1. Control group: both priors elicited, no additional information provided

2. Own-gender-info-only treatment: same-gender prior elicited, information about average amount requested by other clients of the same gender

3. Other-gender-info-only treatment: opposite gender prior elicited, information about average amount requested by other clients of opposite gender

4. Double-info treatment: priors elicited for both genders, information about average amount requested by both other male and female clients, order of elicitation and provision of information is randomized.
The average loan amounts provided in the information treatments come from either an XGBoost algorithm or a regression model run on the company's historical data. Both models perform similarly on average, but there are differences in predictions at the individual level. Within each treatment group, we provide either the lower or higher amount with a 50% probability. In the double-info treatment, this implies 4 different combinations, each chosen with a 25% probability.

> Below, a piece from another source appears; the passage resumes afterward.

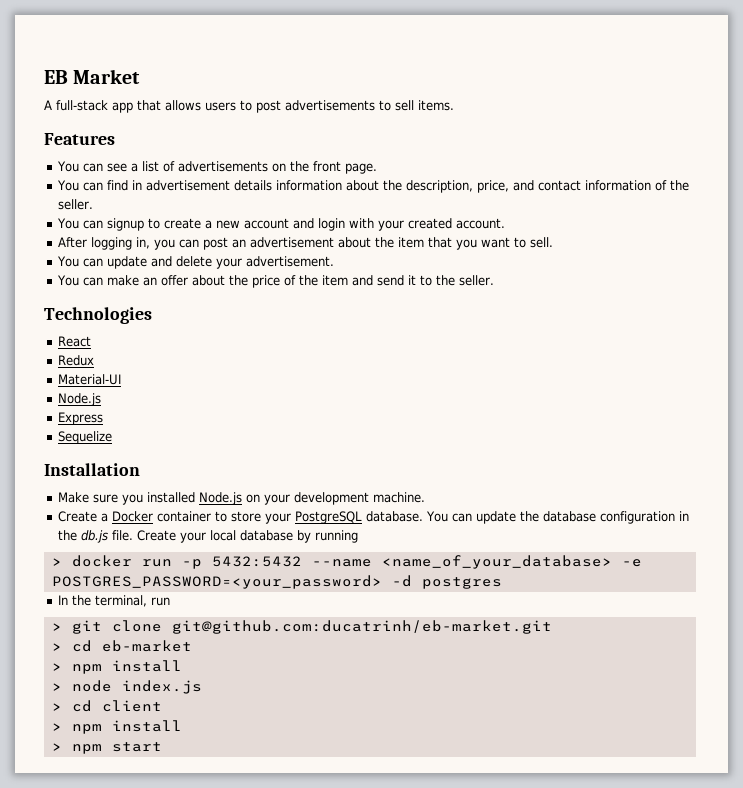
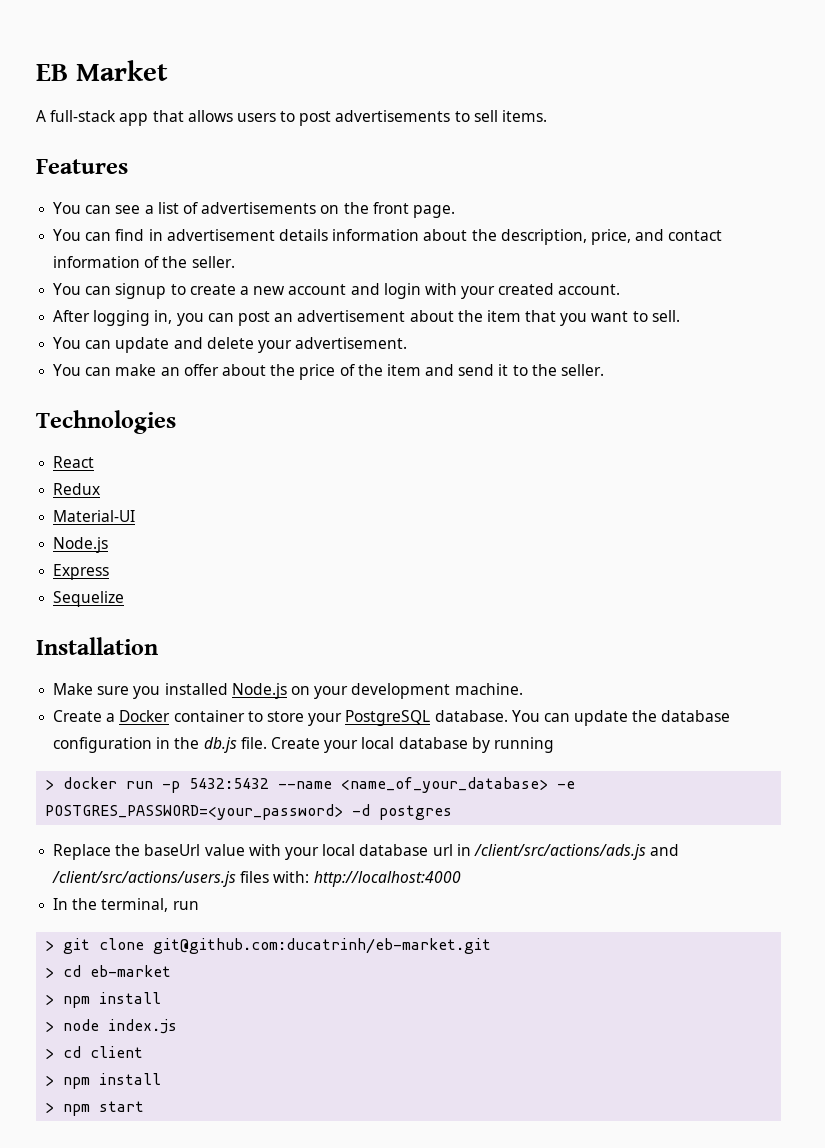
(502, 583) none -> [53,844,680,860] [52,871,461,887] // Replace the baseUrl value with your local database url in /client/src/actions/ads.js and /client/src/actions/users.js files with: http://localhost:4000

This design will allow us to test whether and how people respond to information about their own gender, the opposite gender, or both genders, and to pinpoint the mechanisms at play, including whether there are any psychological biases or inconsistencies.

We will conduct the main analysis pooling both genders (and coding treatments as same gender vs. opposite gender) as well as separately for men and women.

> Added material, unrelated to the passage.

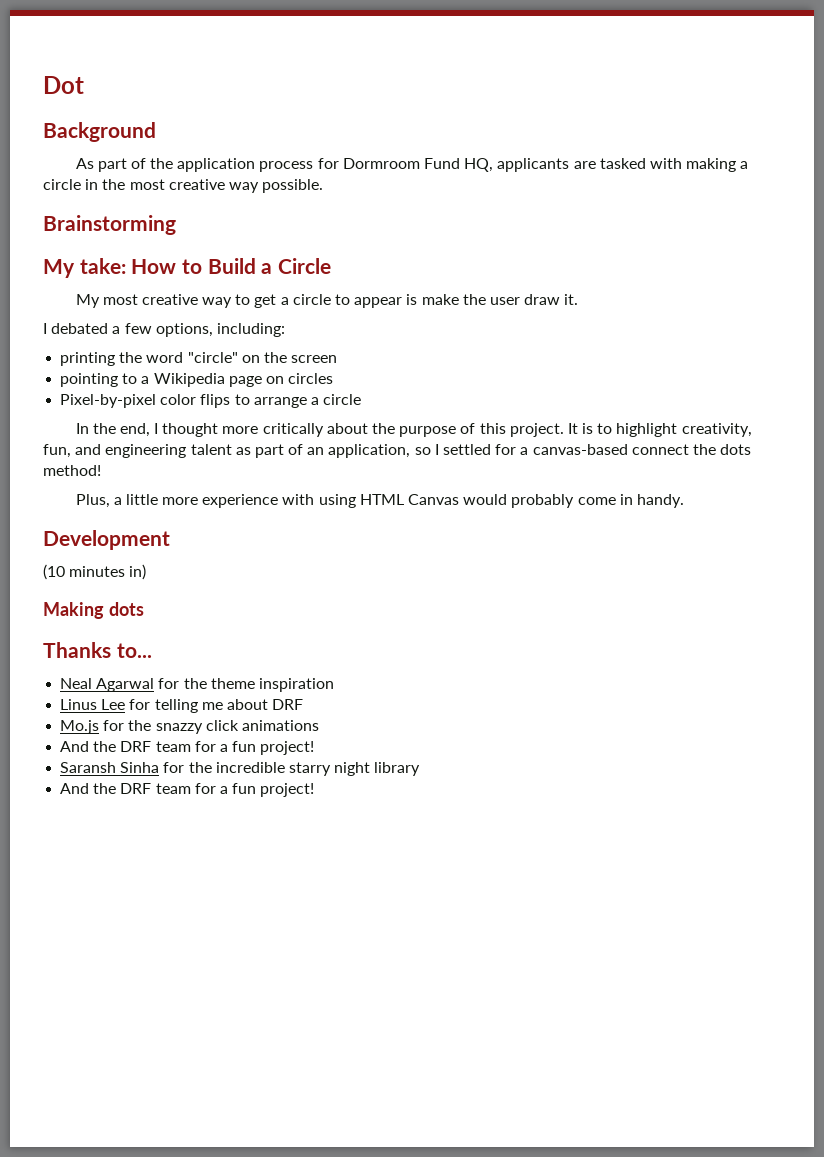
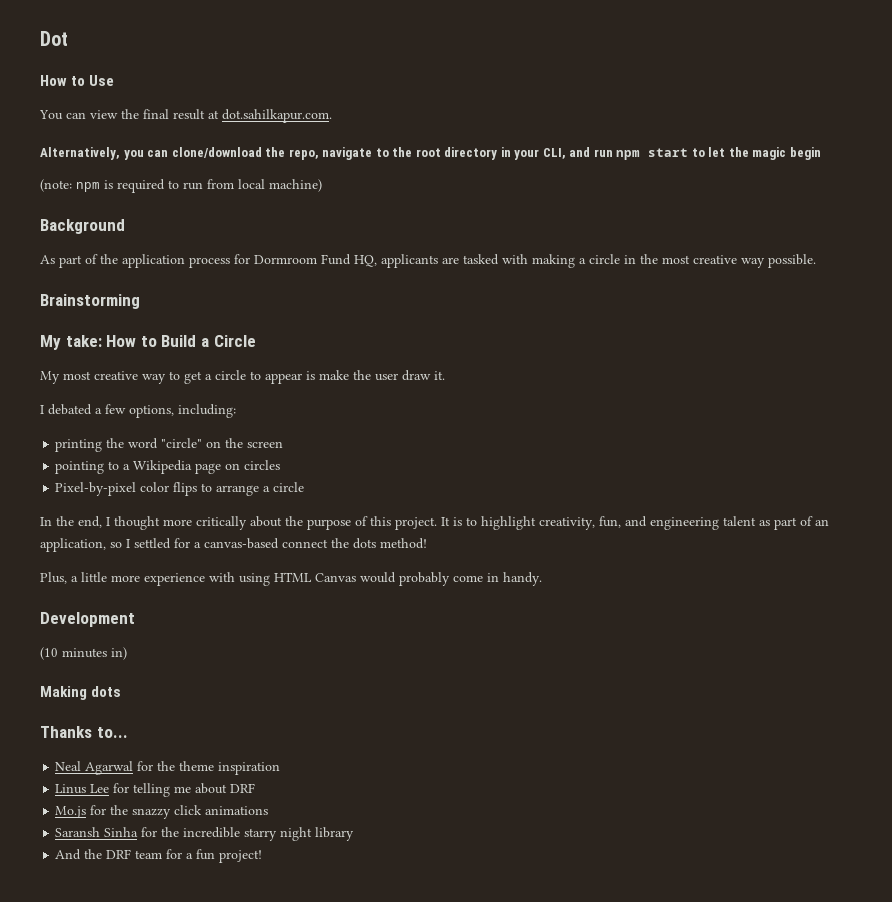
(84, 85) none -> [40,75,115,86] [39,109,332,123] [40,147,821,160] [40,179,322,193] // How to Use // You can view the final result at dot.sahilkapur.com. // Alternatively, you can clone/download the repo, navigate to the root directory in your CLI, and run npm start to let the magic begin // (note: npm is required to run from local machine)
[60,741,315,755] // And the DRF team for a fun project! -> (269, 810) none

We will also conduct the following heterogeneity analyses:

- Heterogeneity by gender, priors and initial request amount.
- Heterogeneity by old vs. new borrowers, as we hypothesize that the largest effect would be for first-time borrowers, since they have the least experience and information about market conditions.
Experimental Design Details
Not available
Randomization Method
Randomization is done by computer in Stata
Randomization Unit
Individual level (client)
Was the treatment clustered?

Experiment Characteristics

Sample size: planned number of clusters
We expect to have at least 1000 observations (clients). The treatment is not clustered.
Sample size: planned number of observations
We expect to have at least 1000 observations (clients). However, since we don't know how many calls will be received during the experimental period, we are uncertain about the total number of observations.
Sample size (or number of clusters) by treatment arms
The total sample will be split into four groups: with a probability of 0.1, an individual will be assigned to the control group, and with a probability of 0.3, an individual will be assigned to each of the three treatment conditions. These probabilities will be stratified by gender and conducted separately for each call center worker.

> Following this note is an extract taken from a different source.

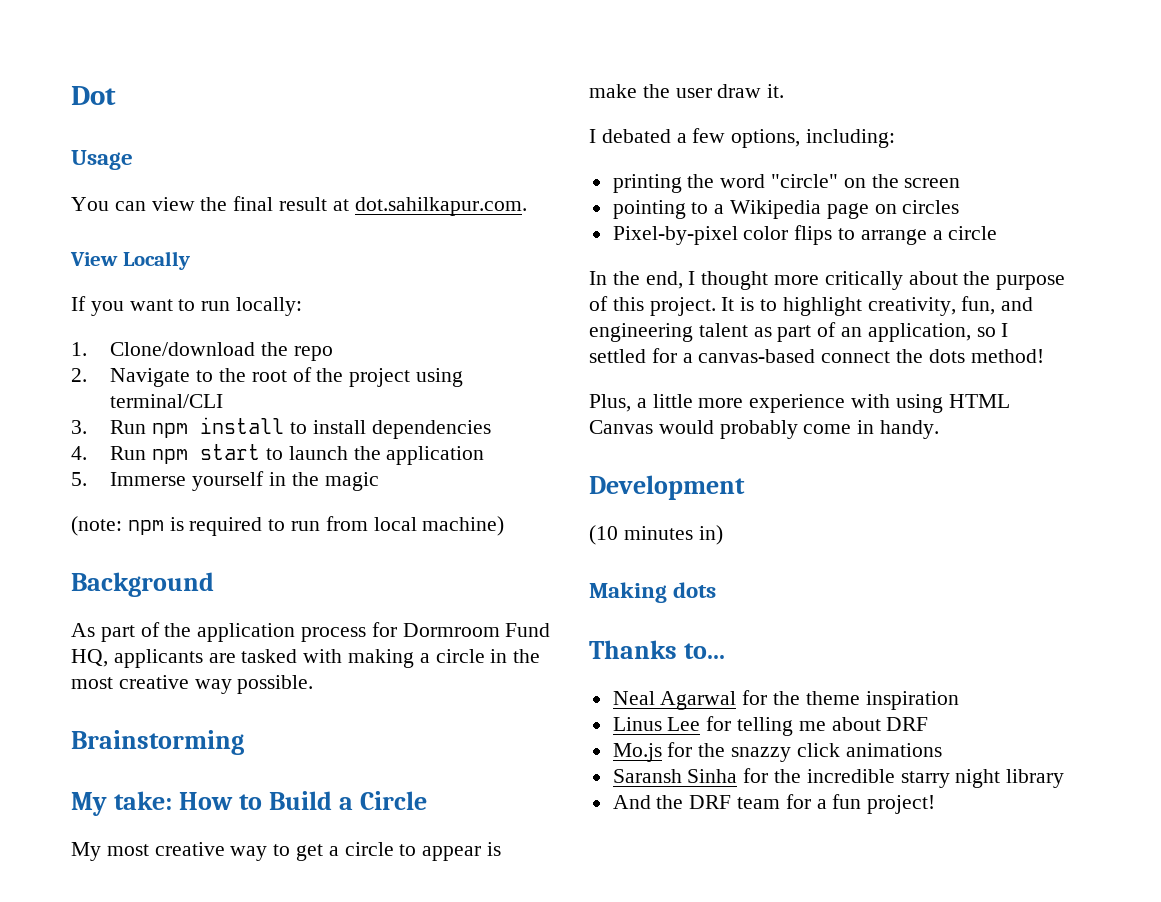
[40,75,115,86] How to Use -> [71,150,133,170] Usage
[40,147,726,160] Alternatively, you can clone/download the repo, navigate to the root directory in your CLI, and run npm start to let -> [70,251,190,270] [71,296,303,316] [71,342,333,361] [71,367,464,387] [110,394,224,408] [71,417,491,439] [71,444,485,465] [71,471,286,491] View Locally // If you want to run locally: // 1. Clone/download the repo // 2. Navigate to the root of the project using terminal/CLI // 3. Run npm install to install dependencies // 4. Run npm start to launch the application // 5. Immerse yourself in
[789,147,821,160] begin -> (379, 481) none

Importantly, we will have both a randomized and a non-randomized control group. We indend to complement our control group with a "non-randomized control" group consisting of observations recorded at the microcredit company during, before and after our intervention. We intend to test whether this "non-randomized control" is comparable to our experimental control group. The "non-randomized control" may differ from the randomized control group due to the selection of call center agents and the absence of prior elicitation in the "non-randomized control". We expect the non-randomized control group to be at least one order of magnitude larger, perhaps two, than our randomized control group, leading to greater precision.

The high vs. low treatment will be stratified by treatment group. In T1 (own-gender-info-only) and T2 (other-gender-info-only), high and low treatment will be assigned with 50% probability each. In T3 (double info-treatment), we will have 4 combinations (high-low, low-high, low-low, high-high), each with a 25% probability of occurring.

We aim to have a control sample size of at least 100 and a treatment sample size of at least 300 for each treatment arm.
Minimum detectable effect size for main outcomes (accounting for sample design and clustering)

Institutional Review Boards (IRBs)

IRB Name
Human Subjects Committee of the Faculty of Economics, Business Administration, and Information Technology, University of Zurich.